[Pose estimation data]
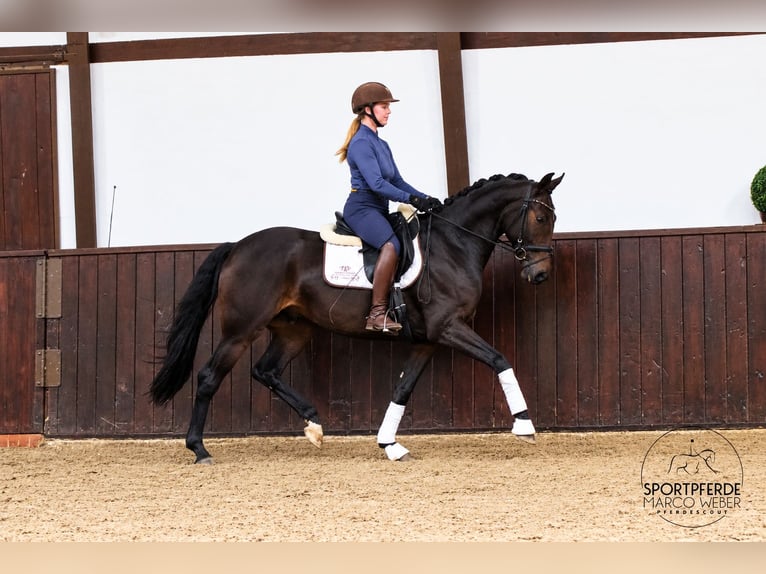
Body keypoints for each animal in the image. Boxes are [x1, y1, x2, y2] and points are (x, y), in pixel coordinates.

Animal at [149, 171, 564, 463]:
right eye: (542, 217)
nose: (541, 274)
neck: (451, 245)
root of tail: (238, 246)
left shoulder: (429, 339)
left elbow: (402, 389)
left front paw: (390, 445)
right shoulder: (448, 327)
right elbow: (499, 359)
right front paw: (524, 424)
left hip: (294, 330)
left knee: (266, 370)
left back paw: (314, 424)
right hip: (242, 330)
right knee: (209, 377)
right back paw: (199, 449)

#### [WHAT TO WORK ON]
Your copy should match the data above exactly, apart from the pictures.

#### [RESPONSE AREA]
Body keypoints for each animal in the image. Boxes are [x1, y1, x2, y2] and points are (x, y), in pixel coordinates.

Animal at [149, 171, 564, 463]:
right eye: (542, 217)
nose: (541, 274)
neck: (451, 245)
root of tail: (238, 246)
left shoulder: (429, 339)
left elbow: (402, 389)
left front paw: (390, 445)
right shoulder: (448, 327)
right elbow: (499, 359)
right front paw: (524, 424)
left hip: (294, 330)
left knee: (266, 370)
left back paw: (314, 424)
right hip: (242, 330)
right knee: (209, 377)
right back paw: (199, 449)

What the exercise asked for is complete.